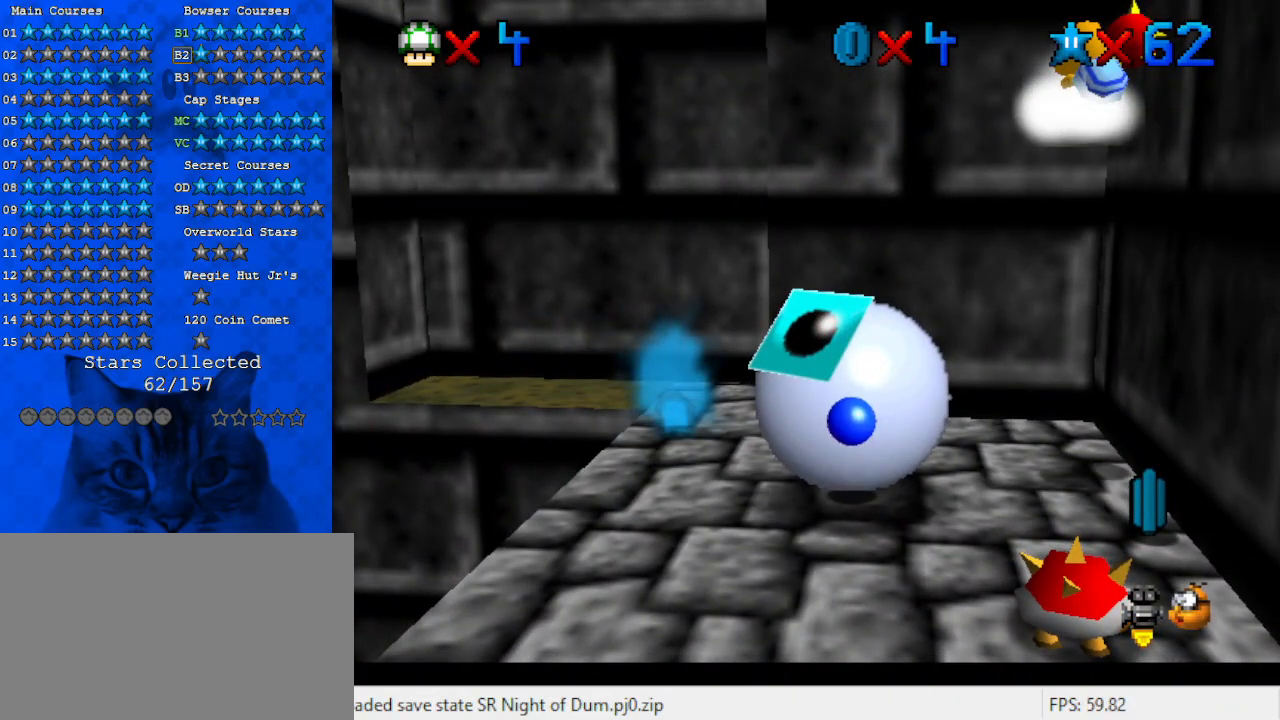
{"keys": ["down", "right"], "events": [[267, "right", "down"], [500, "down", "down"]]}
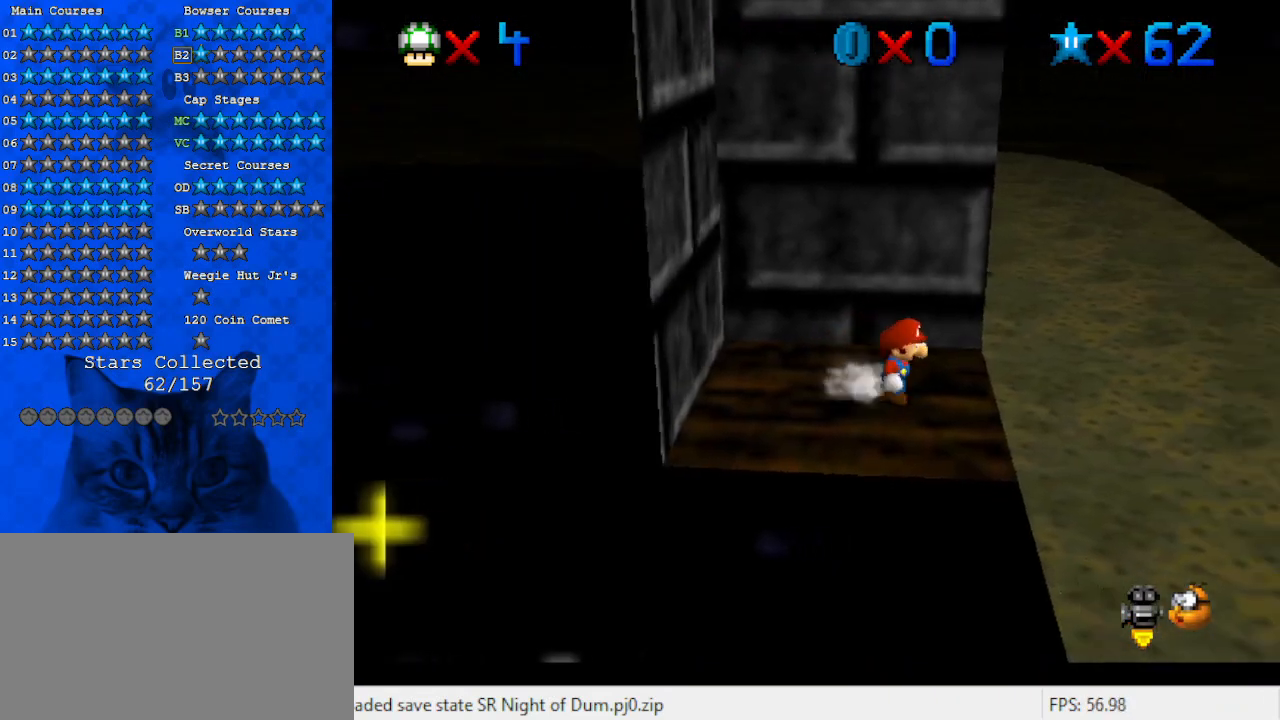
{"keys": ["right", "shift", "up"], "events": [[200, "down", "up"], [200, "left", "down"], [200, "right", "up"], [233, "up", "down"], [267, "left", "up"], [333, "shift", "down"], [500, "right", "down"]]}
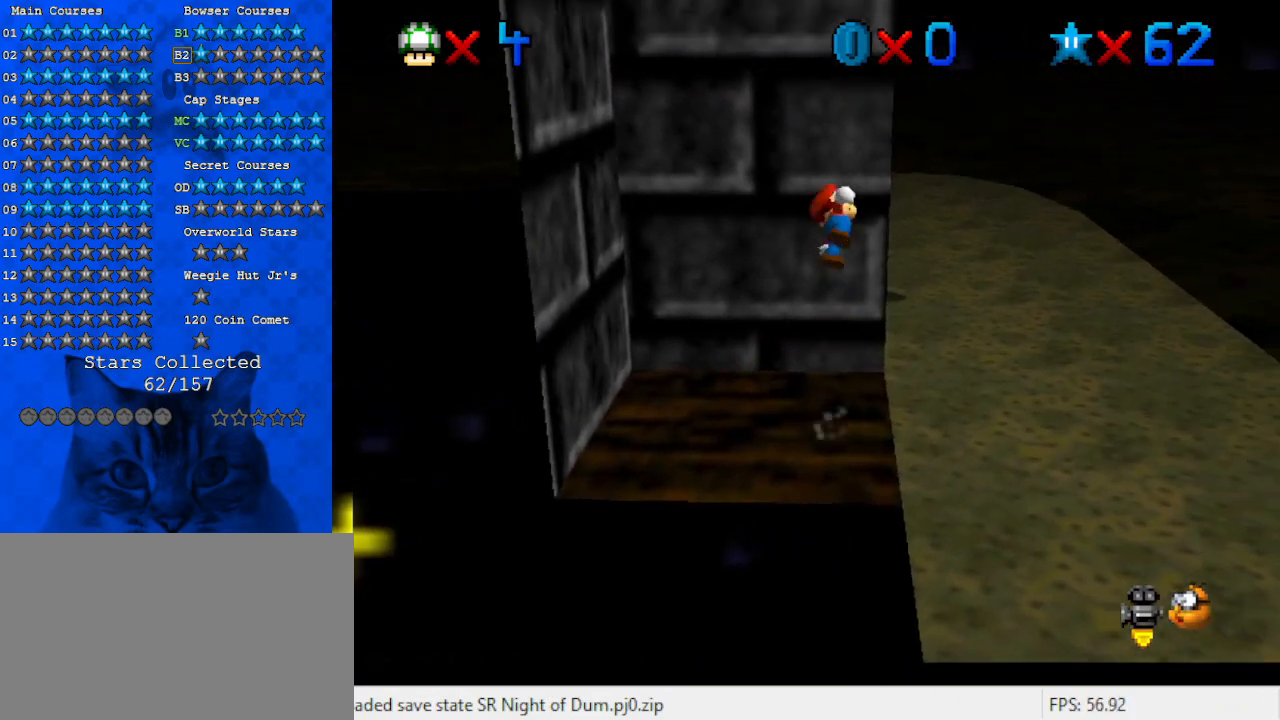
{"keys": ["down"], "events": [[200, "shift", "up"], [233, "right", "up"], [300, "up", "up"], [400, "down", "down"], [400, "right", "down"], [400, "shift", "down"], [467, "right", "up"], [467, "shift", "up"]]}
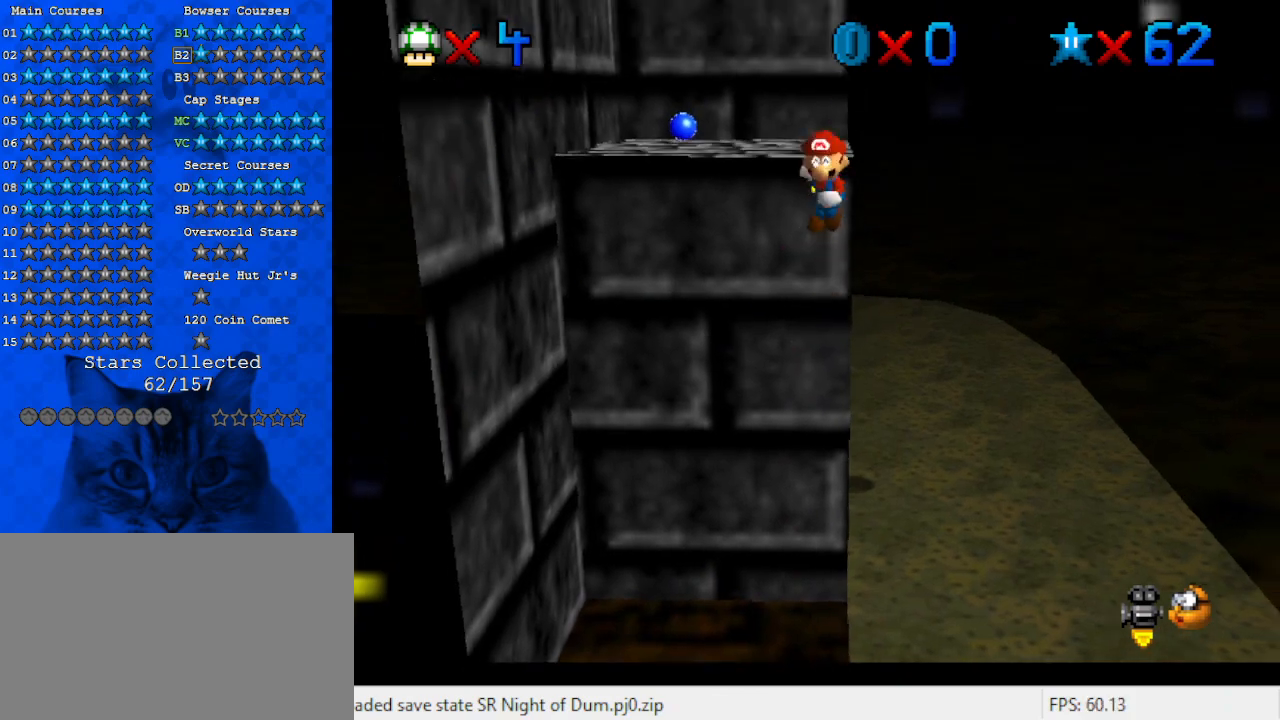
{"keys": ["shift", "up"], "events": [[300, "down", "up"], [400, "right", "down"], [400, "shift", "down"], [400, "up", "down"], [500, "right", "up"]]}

---

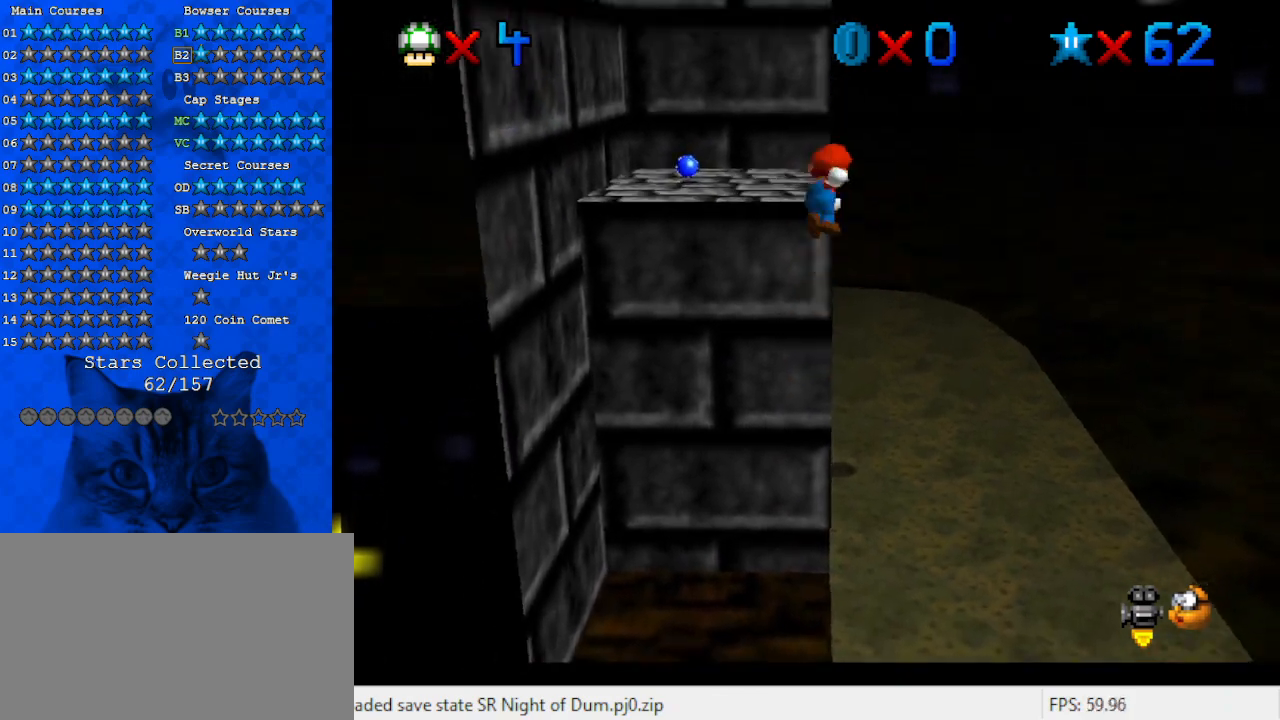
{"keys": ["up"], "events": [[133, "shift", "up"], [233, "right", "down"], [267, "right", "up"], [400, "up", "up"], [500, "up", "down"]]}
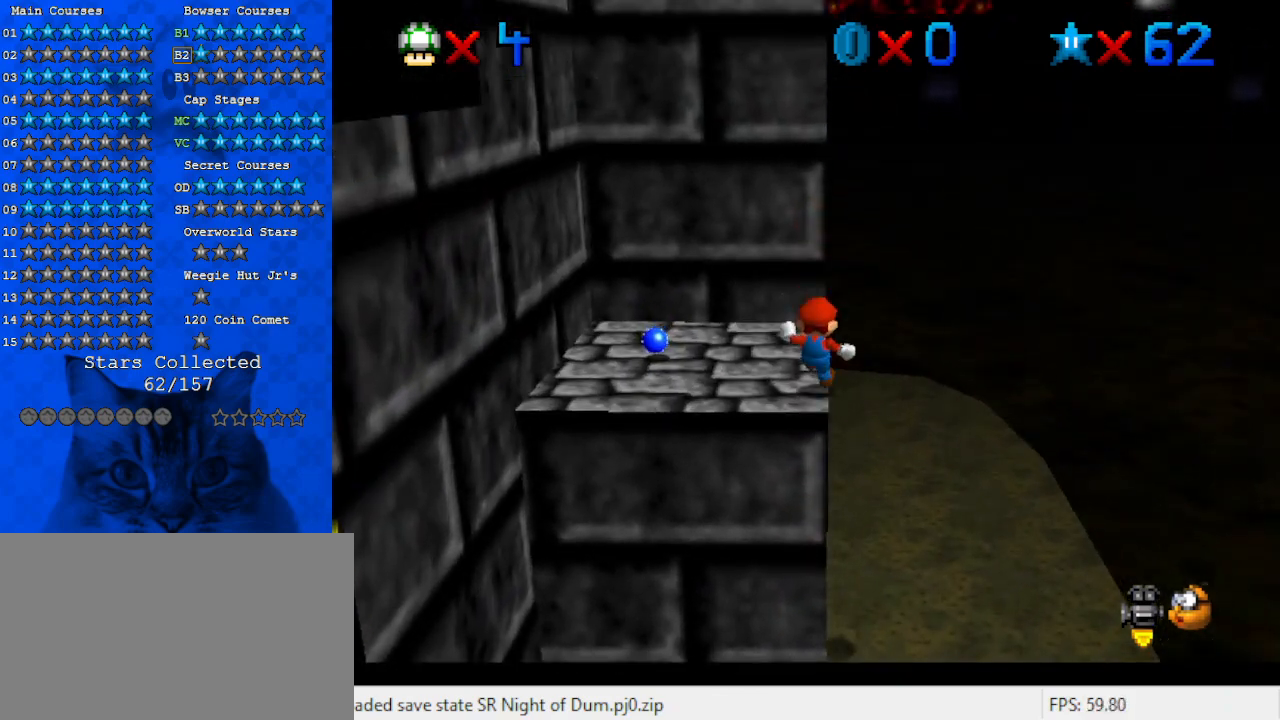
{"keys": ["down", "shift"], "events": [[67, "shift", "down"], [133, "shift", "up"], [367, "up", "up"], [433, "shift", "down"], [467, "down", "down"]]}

...

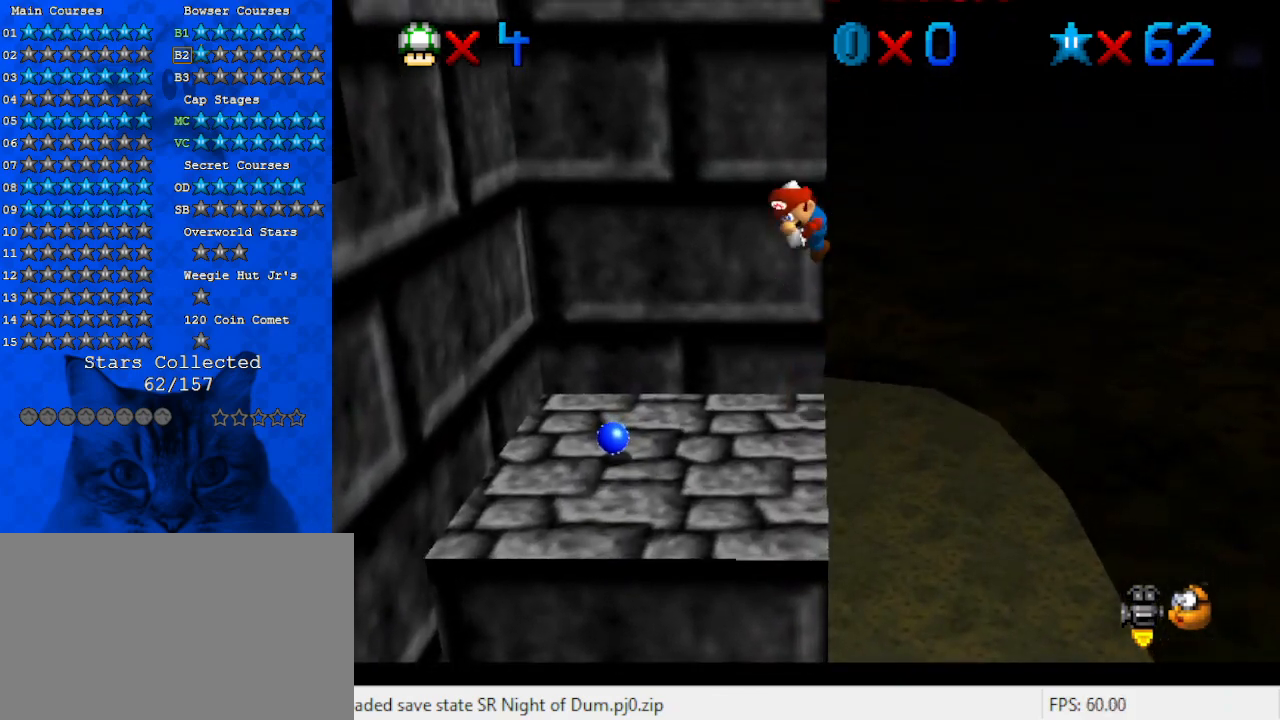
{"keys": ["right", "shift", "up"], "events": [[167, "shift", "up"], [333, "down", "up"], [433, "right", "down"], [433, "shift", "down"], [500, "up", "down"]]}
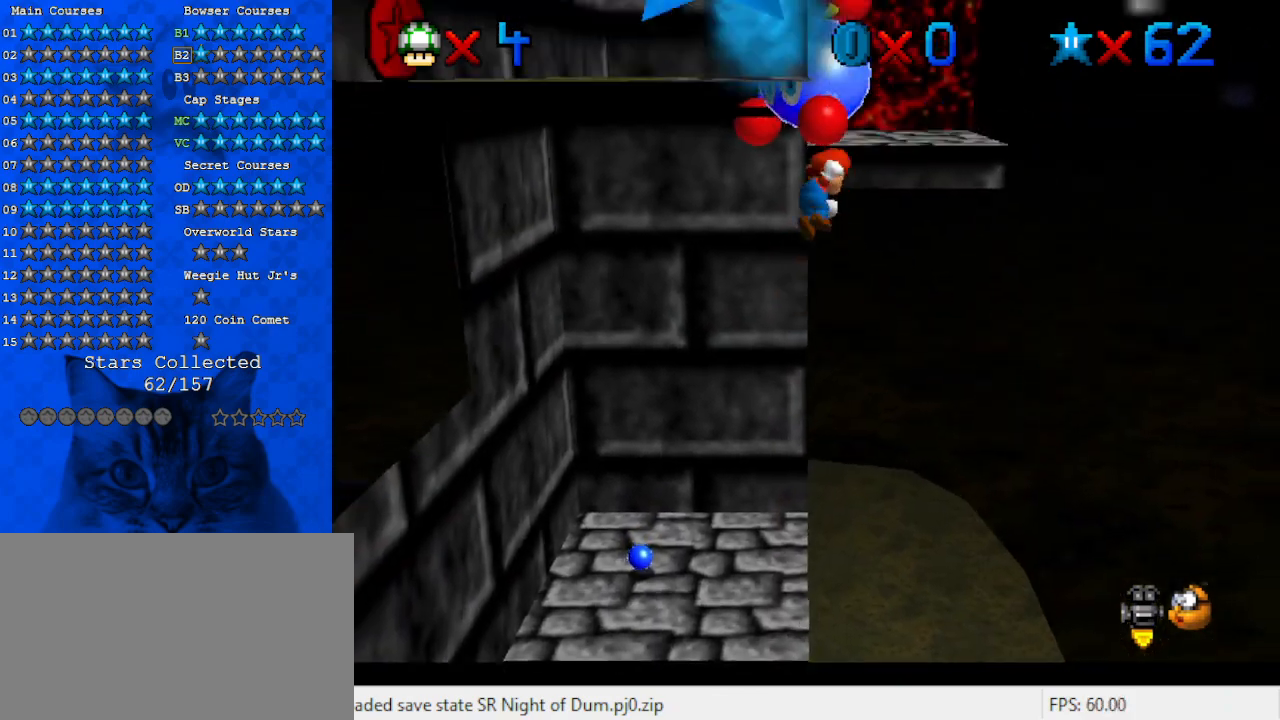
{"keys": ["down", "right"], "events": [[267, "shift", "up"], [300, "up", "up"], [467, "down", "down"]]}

**What to do**
What lines in the entries above include the string "shift"? Return each one.

**Written reply**
{"keys": ["right", "shift", "up"], "events": [[200, "down", "up"], [200, "left", "down"], [200, "right", "up"], [233, "up", "down"], [267, "left", "up"], [333, "shift", "down"], [500, "right", "down"]]}
{"keys": ["down"], "events": [[200, "shift", "up"], [233, "right", "up"], [300, "up", "up"], [400, "down", "down"], [400, "right", "down"], [400, "shift", "down"], [467, "right", "up"], [467, "shift", "up"]]}
{"keys": ["shift", "up"], "events": [[300, "down", "up"], [400, "right", "down"], [400, "shift", "down"], [400, "up", "down"], [500, "right", "up"]]}
{"keys": ["up"], "events": [[133, "shift", "up"], [233, "right", "down"], [267, "right", "up"], [400, "up", "up"], [500, "up", "down"]]}
{"keys": ["down", "shift"], "events": [[67, "shift", "down"], [133, "shift", "up"], [367, "up", "up"], [433, "shift", "down"], [467, "down", "down"]]}
{"keys": ["right", "shift", "up"], "events": [[167, "shift", "up"], [333, "down", "up"], [433, "right", "down"], [433, "shift", "down"], [500, "up", "down"]]}
{"keys": ["down", "right"], "events": [[267, "shift", "up"], [300, "up", "up"], [467, "down", "down"]]}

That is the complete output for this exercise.